BEGIN DATA PROVIDED

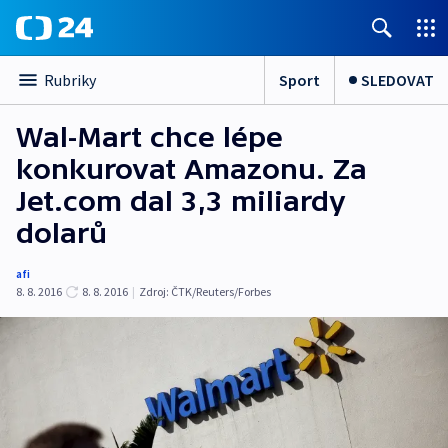
Sport
SLEDOVAT
Rubriky
Wal-Mart chce lépe
konkurovat Amazonu. Za
Jet.com dal 3,3 miliardy
dolarů
afi
8. 8. 2016
8. 8. 2016
|
Zdroj:
ČTK/Reuters/Forbes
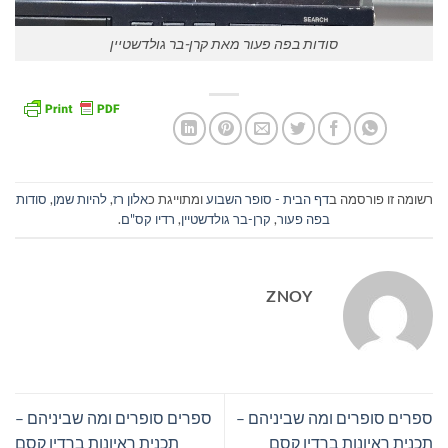
סודות בפה פעור מאת קרן-בר גולדשטיין
רשומה זו פורסמה ב
דף הבית - סופר השבוע
ומתוייגת כ
אלון רז
,
להיות שמן
,
סודות
בפה פעור
,
קרן-בר גולדשטיין
,
רדיו קס"ם
.
ZNOY
ספרים סופרים ומה שביניהם –
ספרים סופרים ומה שביניהם –
תכנית ראיונות ברדיו קסם
תכנית ראיונות ברדיו קסם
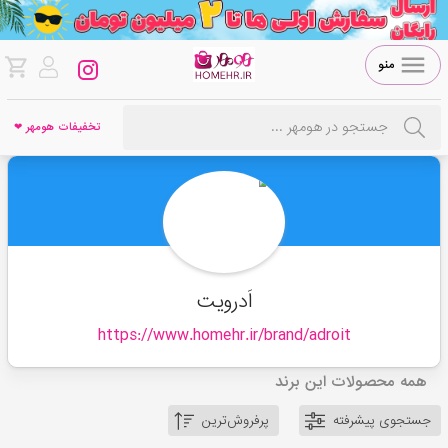
منو
تخفیفات هومهر ❤
اَدرویت
https://www.homehr.ir/brand/
adroit
همه محصولات این برند
جستجوی پیشرفته
پرفروش‌ترین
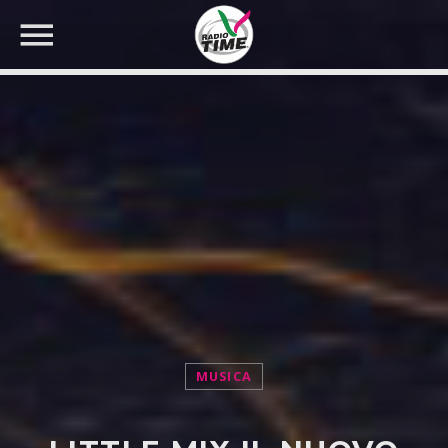
CERCA NEL SITO WEB:
MUSICA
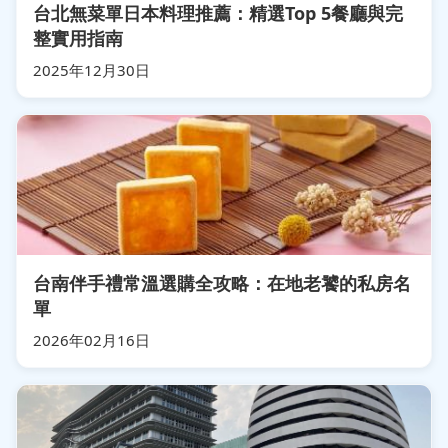
台北無菜單日本料理推薦：精選Top 5餐廳與完
整實用指南
2025年12月30日
台南伴手禮常溫選購全攻略：在地老饕的私房名
單
2026年02月16日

END DATA PROVIDED

» TASK ITEM: Across the data above, how many lines contain the string "סודות"? Reply with the number and nothing else.

» EXERCISE SOLUTION: 2